TASK TO CARRY OUT – Could you reproduce the lines below from the one with "hfov_deg: 6.8" through the one with "exposure_s: 1/1000"? Keep both ends and add nothing.

DATA UNDER STUDY –
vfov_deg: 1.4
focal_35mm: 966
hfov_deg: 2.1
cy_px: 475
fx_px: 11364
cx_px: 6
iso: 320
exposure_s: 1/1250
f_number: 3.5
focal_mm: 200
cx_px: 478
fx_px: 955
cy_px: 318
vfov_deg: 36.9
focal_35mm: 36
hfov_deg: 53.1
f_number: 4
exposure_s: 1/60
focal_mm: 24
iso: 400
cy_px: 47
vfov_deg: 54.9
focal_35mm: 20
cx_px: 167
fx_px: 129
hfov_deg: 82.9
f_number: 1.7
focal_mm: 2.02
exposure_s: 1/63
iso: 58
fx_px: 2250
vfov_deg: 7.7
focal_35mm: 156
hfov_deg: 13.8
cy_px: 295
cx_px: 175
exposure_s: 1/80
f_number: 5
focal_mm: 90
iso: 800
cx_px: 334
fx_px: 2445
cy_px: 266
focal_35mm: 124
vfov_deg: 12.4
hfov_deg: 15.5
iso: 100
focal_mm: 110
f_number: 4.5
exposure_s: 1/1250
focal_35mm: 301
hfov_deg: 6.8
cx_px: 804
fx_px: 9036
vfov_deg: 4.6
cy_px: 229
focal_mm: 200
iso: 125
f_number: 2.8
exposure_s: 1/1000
---
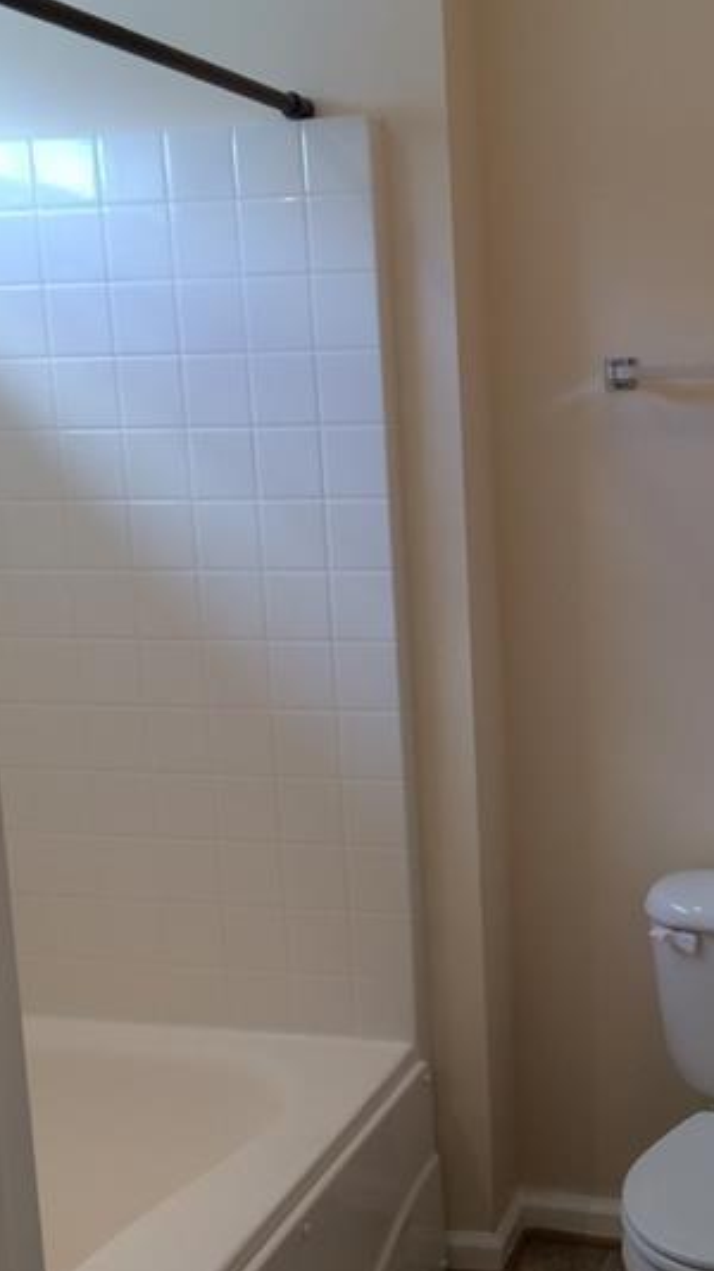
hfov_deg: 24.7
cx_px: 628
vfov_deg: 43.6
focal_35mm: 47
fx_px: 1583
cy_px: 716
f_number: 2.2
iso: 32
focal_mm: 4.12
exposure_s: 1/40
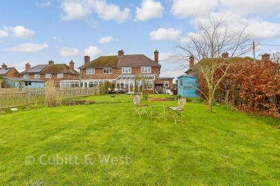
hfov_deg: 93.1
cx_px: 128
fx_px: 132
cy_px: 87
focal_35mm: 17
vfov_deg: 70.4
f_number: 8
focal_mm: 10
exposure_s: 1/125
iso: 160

RESULT OF THIS TASK –
hfov_deg: 6.8
cx_px: 804
fx_px: 9036
vfov_deg: 4.6
cy_px: 229
focal_mm: 200
iso: 125
f_number: 2.8
exposure_s: 1/1000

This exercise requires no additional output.